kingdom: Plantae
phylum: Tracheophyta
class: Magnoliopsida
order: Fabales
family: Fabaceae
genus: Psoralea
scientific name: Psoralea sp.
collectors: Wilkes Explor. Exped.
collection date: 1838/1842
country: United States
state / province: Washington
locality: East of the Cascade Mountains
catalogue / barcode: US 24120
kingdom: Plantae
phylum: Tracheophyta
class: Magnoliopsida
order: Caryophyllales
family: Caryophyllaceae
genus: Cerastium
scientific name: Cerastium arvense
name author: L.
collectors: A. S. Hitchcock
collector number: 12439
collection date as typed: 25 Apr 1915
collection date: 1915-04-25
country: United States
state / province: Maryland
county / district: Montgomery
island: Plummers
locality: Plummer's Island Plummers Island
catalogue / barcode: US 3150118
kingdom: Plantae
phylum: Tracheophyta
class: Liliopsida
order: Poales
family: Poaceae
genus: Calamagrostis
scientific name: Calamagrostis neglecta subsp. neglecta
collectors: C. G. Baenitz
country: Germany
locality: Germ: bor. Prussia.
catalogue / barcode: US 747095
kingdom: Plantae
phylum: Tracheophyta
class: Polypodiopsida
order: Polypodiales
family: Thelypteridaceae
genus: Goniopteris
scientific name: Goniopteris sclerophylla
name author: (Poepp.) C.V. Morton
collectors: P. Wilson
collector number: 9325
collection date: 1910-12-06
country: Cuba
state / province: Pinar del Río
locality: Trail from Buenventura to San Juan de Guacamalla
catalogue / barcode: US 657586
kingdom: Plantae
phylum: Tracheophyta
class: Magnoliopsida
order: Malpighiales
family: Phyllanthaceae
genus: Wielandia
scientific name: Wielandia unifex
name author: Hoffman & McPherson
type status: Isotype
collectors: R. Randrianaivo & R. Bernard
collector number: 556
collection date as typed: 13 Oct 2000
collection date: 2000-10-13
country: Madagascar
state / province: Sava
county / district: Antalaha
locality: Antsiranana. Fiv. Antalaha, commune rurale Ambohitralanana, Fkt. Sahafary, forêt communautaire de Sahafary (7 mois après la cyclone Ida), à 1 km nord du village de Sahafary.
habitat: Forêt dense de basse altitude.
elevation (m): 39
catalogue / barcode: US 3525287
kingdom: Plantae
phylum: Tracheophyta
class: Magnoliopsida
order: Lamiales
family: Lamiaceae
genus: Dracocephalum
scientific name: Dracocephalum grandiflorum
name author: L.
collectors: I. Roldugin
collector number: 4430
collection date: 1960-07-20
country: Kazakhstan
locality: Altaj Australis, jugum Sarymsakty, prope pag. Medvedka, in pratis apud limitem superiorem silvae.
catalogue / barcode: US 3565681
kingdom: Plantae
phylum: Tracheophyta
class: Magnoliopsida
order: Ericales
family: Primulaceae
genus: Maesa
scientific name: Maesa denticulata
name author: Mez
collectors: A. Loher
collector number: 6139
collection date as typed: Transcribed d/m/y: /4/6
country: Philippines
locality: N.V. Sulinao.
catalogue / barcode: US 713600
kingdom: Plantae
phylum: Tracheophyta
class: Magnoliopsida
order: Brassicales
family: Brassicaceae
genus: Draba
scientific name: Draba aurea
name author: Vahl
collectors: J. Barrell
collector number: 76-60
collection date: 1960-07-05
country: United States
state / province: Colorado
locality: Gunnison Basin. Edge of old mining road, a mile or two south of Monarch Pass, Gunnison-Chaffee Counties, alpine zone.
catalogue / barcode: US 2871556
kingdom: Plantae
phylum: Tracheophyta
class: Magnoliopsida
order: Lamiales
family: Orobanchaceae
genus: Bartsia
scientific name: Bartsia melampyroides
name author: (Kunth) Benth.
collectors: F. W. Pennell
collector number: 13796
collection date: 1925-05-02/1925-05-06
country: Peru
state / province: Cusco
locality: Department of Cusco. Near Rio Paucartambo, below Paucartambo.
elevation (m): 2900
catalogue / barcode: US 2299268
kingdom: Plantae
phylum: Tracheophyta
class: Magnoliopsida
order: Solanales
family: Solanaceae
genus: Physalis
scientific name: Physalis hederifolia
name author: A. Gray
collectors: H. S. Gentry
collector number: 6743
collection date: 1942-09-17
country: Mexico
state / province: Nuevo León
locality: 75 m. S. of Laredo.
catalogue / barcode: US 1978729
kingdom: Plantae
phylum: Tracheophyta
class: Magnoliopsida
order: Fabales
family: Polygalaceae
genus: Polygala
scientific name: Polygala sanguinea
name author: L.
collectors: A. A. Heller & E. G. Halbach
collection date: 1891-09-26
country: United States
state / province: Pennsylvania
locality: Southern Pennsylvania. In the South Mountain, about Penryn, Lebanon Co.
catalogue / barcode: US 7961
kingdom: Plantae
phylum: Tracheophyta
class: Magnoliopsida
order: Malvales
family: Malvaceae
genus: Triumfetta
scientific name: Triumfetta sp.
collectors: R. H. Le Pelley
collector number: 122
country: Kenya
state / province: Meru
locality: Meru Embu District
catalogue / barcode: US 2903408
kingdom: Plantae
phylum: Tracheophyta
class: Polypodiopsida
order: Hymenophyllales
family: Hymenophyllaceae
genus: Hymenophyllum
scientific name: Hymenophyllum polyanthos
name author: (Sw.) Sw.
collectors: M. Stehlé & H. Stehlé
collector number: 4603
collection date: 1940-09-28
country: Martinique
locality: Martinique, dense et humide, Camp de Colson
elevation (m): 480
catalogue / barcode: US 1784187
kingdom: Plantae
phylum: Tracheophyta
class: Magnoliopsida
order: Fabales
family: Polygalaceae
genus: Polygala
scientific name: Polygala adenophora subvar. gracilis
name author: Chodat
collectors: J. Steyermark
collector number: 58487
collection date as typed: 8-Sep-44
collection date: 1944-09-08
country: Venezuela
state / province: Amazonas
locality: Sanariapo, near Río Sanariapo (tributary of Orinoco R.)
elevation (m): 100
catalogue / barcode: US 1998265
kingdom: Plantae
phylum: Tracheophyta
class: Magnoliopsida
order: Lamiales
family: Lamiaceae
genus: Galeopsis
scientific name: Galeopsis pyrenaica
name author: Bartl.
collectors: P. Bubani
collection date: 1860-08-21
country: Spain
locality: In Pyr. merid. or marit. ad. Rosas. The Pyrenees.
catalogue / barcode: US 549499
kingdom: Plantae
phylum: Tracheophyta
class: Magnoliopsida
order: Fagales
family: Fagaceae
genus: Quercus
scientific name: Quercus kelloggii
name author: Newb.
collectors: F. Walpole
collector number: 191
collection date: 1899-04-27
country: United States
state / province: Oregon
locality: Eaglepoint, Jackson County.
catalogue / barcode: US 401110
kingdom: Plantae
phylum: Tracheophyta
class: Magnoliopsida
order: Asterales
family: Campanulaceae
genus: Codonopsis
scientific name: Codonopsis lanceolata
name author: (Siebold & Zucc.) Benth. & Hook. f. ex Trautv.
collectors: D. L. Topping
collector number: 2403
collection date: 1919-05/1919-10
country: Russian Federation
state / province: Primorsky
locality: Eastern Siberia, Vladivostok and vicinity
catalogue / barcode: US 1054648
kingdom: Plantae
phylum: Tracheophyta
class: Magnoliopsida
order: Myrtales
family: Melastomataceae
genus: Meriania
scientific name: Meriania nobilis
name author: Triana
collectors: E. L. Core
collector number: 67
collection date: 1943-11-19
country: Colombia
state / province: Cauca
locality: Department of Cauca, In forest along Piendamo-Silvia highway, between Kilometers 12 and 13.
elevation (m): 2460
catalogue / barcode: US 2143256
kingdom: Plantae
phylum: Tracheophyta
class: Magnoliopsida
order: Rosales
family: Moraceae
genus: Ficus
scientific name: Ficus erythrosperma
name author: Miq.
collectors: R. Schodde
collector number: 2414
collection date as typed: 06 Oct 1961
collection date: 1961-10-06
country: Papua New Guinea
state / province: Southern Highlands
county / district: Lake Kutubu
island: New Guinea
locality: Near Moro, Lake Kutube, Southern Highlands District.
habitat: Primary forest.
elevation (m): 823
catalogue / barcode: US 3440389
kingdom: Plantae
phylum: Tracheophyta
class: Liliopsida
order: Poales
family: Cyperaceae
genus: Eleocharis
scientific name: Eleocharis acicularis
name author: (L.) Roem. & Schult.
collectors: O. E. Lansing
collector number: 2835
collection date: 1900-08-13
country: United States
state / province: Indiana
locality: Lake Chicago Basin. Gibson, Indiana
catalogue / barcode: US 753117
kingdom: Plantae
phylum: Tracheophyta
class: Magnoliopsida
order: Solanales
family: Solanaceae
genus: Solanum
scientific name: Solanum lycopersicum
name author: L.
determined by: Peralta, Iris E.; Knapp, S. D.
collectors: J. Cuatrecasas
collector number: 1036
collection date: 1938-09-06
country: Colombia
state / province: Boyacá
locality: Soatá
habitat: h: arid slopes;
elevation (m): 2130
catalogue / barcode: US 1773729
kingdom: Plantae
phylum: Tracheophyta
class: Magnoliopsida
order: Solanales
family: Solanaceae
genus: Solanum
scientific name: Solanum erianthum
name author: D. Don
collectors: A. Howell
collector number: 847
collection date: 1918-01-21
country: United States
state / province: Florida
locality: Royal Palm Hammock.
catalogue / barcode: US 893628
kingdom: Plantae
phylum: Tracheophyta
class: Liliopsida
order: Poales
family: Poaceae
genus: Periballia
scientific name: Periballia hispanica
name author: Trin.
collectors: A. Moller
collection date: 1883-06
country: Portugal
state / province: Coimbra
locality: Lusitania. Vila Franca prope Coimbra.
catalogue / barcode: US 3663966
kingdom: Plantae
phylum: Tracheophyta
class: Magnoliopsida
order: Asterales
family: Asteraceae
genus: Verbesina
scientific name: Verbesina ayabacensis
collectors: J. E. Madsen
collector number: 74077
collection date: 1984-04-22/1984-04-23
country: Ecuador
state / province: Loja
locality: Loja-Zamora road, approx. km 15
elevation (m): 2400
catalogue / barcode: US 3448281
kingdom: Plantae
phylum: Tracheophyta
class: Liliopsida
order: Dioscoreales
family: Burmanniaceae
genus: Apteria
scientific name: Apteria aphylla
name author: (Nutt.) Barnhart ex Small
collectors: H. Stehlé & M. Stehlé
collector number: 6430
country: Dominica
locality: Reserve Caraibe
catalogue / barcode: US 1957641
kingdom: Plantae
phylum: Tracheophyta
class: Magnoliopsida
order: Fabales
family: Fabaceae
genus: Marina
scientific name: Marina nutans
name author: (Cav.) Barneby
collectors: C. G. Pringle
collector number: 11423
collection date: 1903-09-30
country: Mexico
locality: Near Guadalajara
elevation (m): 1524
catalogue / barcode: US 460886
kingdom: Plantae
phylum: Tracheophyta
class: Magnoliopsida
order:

+--

Put the listing above into a Markdown table with the columns Row and Line, one numbered row per line and no blank lines. Begin at the first line of the listing and stop after the line that has "genus: Wielandia".

| Row | Line |
|---|---|
| 1 | kingdom: Plantae |
| 2 | phylum: Tracheophyta |
| 3 | class: Magnoliopsida |
| 4 | order: Fabales |
| 5 | family: Fabaceae |
| 6 | genus: Psoralea |
| 7 | scientific name: Psoralea sp. |
| 8 | collectors: Wilkes Explor. Exped. |
| 9 | collection date: 1838/1842 |
| 10 | country: United States |
| 11 | state / province: Washington |
| 12 | locality: East of the Cascade Mountains |
| 13 | catalogue / barcode: US 24120 |
| 14 | kingdom: Plantae |
| 15 | phylum: Tracheophyta |
| 16 | class: Magnoliopsida |
| 17 | order: Caryophyllales |
| 18 | family: Caryophyllaceae |
| 19 | genus: Cerastium |
| 20 | scientific name: Cerastium arvense |
| 21 | name author: L. |
| 22 | collectors: A. S. Hitchcock |
| 23 | collector number: 12439 |
| 24 | collection date as typed: 25 Apr 1915 |
| 25 | collection date: 1915-04-25 |
| 26 | country: United States |
| 27 | state / province: Maryland |
| 28 | county / district: Montgomery |
| 29 | island: Plummers |
| 30 | locality: Plummer's Island Plummers Island |
| 31 | catalogue / barcode: US 3150118 |
| 32 | kingdom: Plantae |
| 33 | phylum: Tracheophyta |
| 34 | class: Liliopsida |
| 35 | order: Poales |
| 36 | family: Poaceae |
| 37 | genus: Calamagrostis |
| 38 | scientific name: Calamagrostis neglecta subsp. neglecta |
| 39 | collectors: C. G. Baenitz |
| 40 | country: Germany |
| 41 | locality: Germ: bor. Prussia. |
| 42 | catalogue / barcode: US 747095 |
| 43 | kingdom: Plantae |
| 44 | phylum: Tracheophyta |
| 45 | class: Polypodiopsida |
| 46 | order: Polypodiales |
| 47 | family: Thelypteridaceae |
| 48 | genus: Goniopteris |
| 49 | scientific name: Goniopteris sclerophylla |
| 50 | name author: (Poepp.) C.V. Morton |
| 51 | collectors: P. Wilson |
| 52 | collector number: 9325 |
| 53 | collection date: 1910-12-06 |
| 54 | country: Cuba |
| 55 | state / province: Pinar del Río |
| 56 | locality: Trail from Buenventura to San Juan de Guacamalla |
| 57 | catalogue / barcode: US 657586 |
| 58 | kingdom: Plantae |
| 59 | phylum: Tracheophyta |
| 60 | class: Magnoliopsida |
| 61 | order: Malpighiales |
| 62 | family: Phyllanthaceae |
| 63 | genus: Wielandia |